# Task description
Go to the line below containing "left shoulder: (118, 242)" and print exactly from there through the line containing "right shoulder: (808, 109)", both included. Print nothing else.

# Records supplied
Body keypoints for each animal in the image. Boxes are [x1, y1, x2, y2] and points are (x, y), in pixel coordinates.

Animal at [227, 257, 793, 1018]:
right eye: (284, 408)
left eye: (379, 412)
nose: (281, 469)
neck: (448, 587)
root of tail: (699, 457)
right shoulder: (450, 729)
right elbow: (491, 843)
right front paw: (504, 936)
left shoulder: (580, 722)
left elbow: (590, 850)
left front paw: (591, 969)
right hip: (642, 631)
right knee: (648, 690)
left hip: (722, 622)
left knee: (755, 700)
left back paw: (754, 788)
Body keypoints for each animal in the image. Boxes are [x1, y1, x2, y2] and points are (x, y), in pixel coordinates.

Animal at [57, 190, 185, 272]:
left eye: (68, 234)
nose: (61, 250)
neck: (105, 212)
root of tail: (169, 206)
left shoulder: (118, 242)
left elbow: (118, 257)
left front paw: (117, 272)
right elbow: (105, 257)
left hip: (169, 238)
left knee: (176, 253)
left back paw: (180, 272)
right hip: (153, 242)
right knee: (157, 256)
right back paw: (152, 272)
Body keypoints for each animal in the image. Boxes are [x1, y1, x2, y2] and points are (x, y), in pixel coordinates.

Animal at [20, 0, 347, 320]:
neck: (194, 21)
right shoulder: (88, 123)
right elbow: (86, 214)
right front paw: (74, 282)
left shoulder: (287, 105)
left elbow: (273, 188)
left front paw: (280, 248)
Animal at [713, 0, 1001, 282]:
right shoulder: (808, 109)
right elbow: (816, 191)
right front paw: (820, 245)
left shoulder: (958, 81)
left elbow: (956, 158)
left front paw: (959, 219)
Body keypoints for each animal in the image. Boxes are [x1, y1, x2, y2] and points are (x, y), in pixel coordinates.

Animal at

==

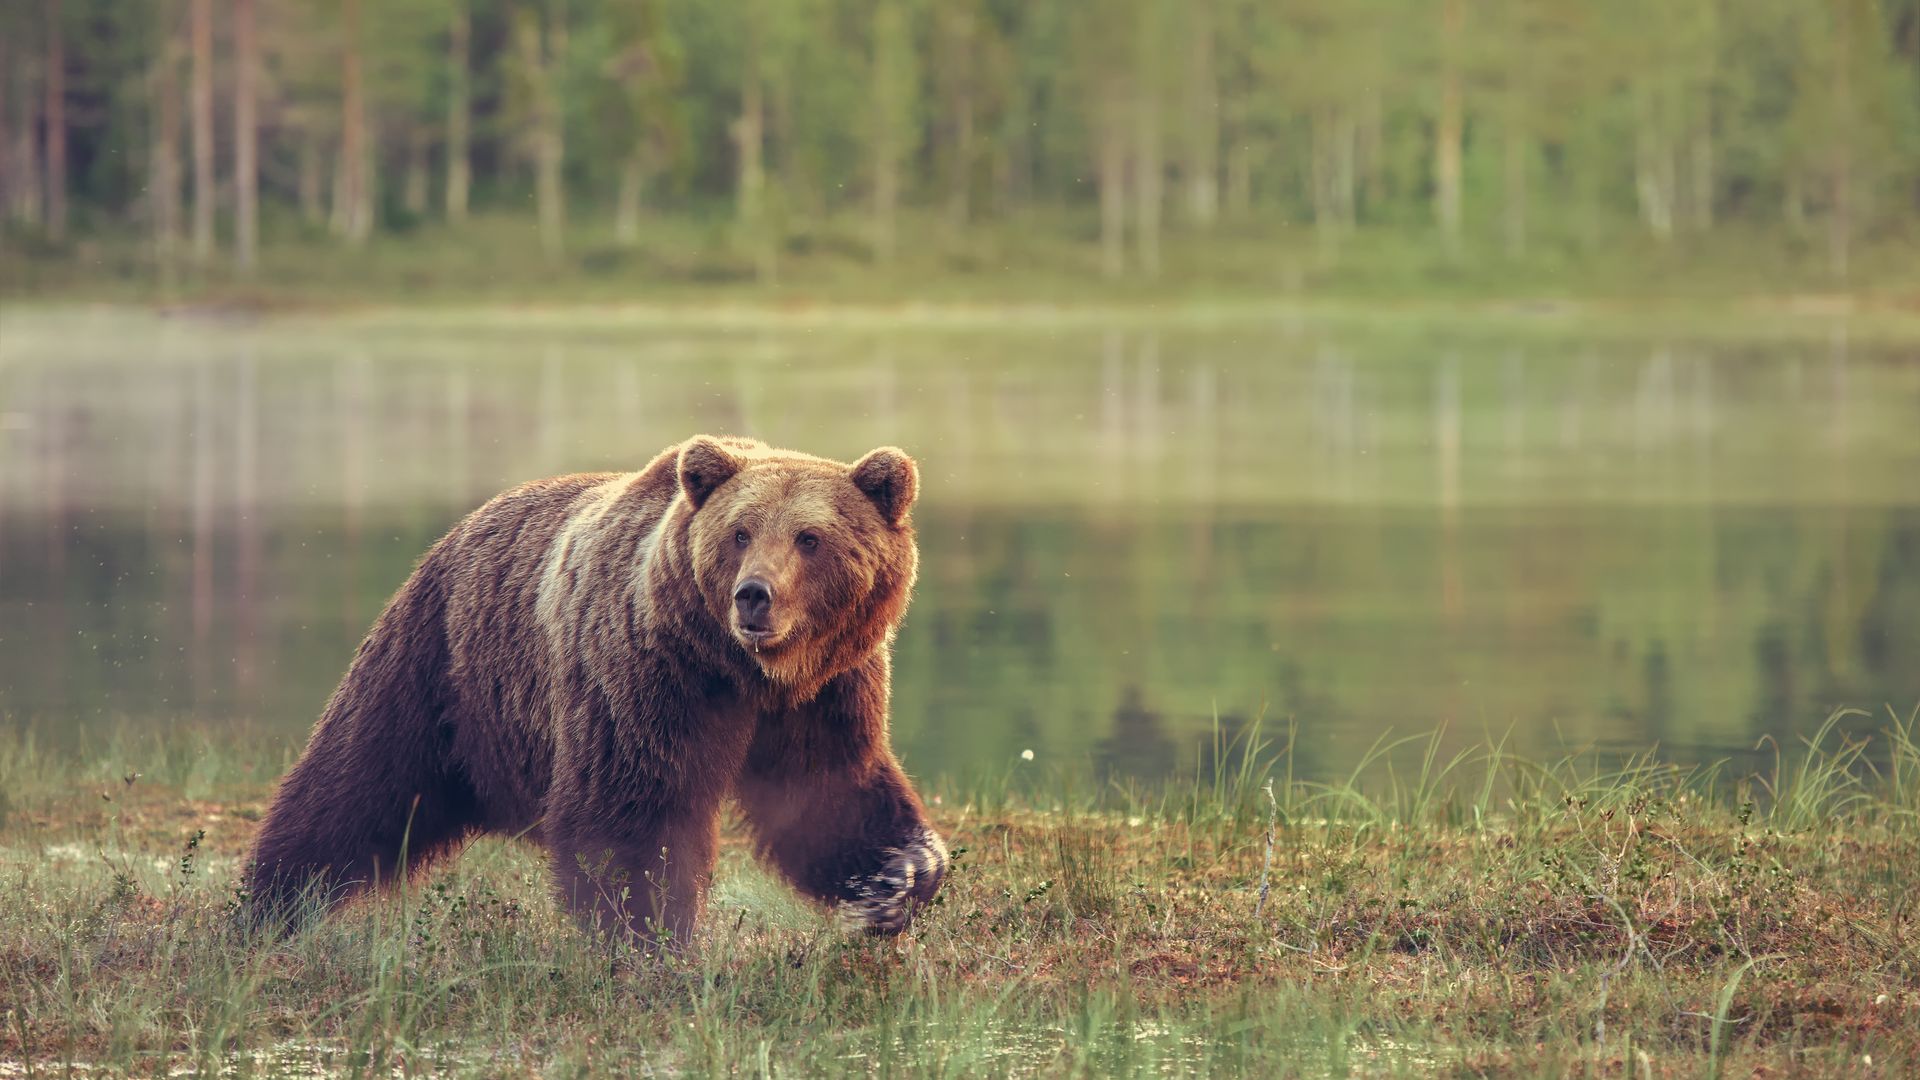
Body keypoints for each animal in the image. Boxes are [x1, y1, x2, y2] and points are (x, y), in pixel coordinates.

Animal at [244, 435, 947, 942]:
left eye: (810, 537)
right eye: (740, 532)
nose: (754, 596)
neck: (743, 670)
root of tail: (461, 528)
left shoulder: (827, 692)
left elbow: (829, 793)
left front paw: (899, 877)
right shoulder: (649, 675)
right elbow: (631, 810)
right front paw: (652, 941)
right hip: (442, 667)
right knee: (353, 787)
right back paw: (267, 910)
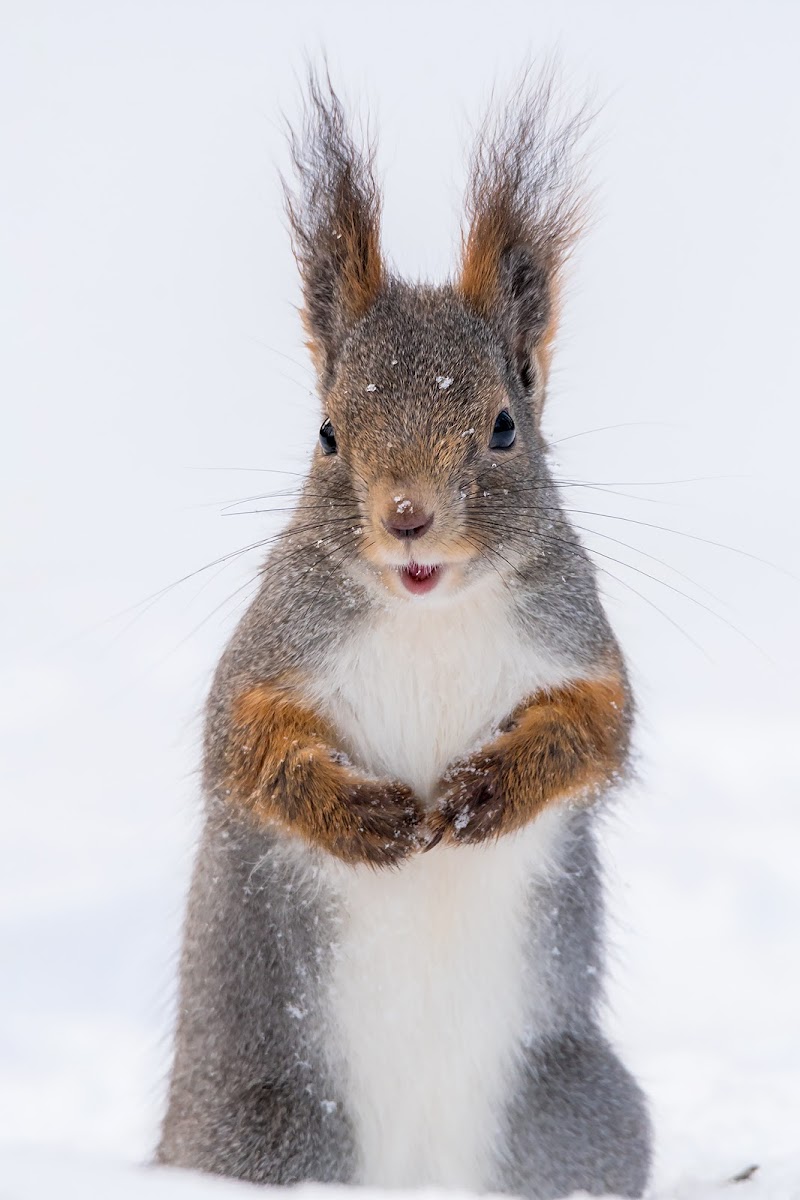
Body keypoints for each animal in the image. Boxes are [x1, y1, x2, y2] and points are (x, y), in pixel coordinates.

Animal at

# Written solution
left shoulder: (118, 242)
left elbow: (118, 257)
left front paw: (117, 272)
right elbow: (105, 257)
left hip: (169, 238)
left knee: (176, 253)
left back paw: (180, 272)
right hip: (153, 242)
right knee: (157, 256)
right back paw: (152, 272)
Body keypoints for each animal in the image. Boxes are [x1, y1, x2, y2] and points are (x, y), in pixel coordinates.

Animal at [20, 0, 347, 320]:
neck: (194, 21)
right shoulder: (88, 123)
right elbow: (86, 214)
right front paw: (74, 282)
left shoulder: (287, 105)
left elbow: (273, 188)
left front paw: (280, 248)
Animal at [713, 0, 1001, 282]:
right shoulder: (808, 109)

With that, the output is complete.